* WHAT IS NEEDED
With the line that contains "узагалі платили лише" as the final line, return every line from the start of the data below exactly.

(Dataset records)
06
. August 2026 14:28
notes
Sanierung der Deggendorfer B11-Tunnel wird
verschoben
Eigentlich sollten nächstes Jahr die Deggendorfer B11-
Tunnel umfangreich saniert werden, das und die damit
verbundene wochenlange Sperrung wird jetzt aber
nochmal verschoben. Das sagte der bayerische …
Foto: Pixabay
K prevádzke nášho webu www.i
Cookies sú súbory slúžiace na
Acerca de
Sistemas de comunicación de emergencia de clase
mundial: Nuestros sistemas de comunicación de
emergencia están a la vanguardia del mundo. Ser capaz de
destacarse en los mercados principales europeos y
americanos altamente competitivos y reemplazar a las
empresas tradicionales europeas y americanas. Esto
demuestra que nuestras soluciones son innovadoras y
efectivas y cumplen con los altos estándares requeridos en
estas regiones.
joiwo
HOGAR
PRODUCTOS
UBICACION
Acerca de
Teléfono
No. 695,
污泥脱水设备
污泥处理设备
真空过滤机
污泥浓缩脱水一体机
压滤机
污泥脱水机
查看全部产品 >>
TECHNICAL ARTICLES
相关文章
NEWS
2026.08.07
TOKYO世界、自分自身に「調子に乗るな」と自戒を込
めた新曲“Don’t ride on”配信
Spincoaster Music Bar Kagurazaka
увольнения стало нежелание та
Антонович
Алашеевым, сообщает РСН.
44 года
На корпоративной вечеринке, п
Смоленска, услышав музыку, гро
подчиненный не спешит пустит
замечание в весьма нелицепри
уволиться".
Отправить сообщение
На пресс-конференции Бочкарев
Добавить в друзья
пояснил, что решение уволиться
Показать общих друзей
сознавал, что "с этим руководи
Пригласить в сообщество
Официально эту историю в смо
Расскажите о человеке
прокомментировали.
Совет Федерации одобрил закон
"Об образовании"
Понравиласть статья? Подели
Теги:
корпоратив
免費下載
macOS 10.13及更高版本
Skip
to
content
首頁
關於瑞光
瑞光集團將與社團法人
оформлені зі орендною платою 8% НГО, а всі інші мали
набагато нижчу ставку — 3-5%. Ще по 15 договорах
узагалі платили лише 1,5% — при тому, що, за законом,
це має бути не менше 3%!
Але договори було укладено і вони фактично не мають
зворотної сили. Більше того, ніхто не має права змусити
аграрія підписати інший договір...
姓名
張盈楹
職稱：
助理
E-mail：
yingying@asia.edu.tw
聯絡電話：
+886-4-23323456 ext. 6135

* SOLUTION BELOW
06
. August 2026 14:28
notes
Sanierung der Deggendorfer B11-Tunnel wird
verschoben
Eigentlich sollten nächstes Jahr die Deggendorfer B11-
Tunnel umfangreich saniert werden, das und die damit
verbundene wochenlange Sperrung wird jetzt aber
nochmal verschoben. Das sagte der bayerische …
Foto: Pixabay
K prevádzke nášho webu www.i
Cookies sú súbory slúžiace na
Acerca de
Sistemas de comunicación de emergencia de clase
mundial: Nuestros sistemas de comunicación de
emergencia están a la vanguardia del mundo. Ser capaz de
destacarse en los mercados principales europeos y
americanos altamente competitivos y reemplazar a las
empresas tradicionales europeas y americanas. Esto
demuestra que nuestras soluciones son innovadoras y
efectivas y cumplen con los altos estándares requeridos en
estas regiones.
joiwo
HOGAR
PRODUCTOS
UBICACION
Acerca de
Teléfono
No. 695,
污泥脱水设备
污泥处理设备
真空过滤机
污泥浓缩脱水一体机
压滤机
污泥脱水机
查看全部产品 >>
TECHNICAL ARTICLES
相关文章
NEWS
2026.08.07
TOKYO世界、自分自身に「調子に乗るな」と自戒を込
めた新曲“Don’t ride on”配信
Spincoaster Music Bar Kagurazaka
увольнения стало нежелание та
Антонович
Алашеевым, сообщает РСН.
44 года
На корпоративной вечеринке, п
Смоленска, услышав музыку, гро
подчиненный не спешит пустит
замечание в весьма нелицепри
уволиться".
Отправить сообщение
На пресс-конференции Бочкарев
Добавить в друзья
пояснил, что решение уволиться
Показать общих друзей
сознавал, что "с этим руководи
Пригласить в сообщество
Официально эту историю в смо
Расскажите о человеке
прокомментировали.
Совет Федерации одобрил закон
"Об образовании"
Понравиласть статья? Подели
Теги:
корпоратив
免費下載
macOS 10.13及更高版本
Skip
to
content
首頁
關於瑞光
瑞光集團將與社團法人
оформлені зі орендною платою 8% НГО, а всі інші мали
набагато нижчу ставку — 3-5%. Ще по 15 договорах
узагалі платили лише 1,5% — при тому, що, за законом,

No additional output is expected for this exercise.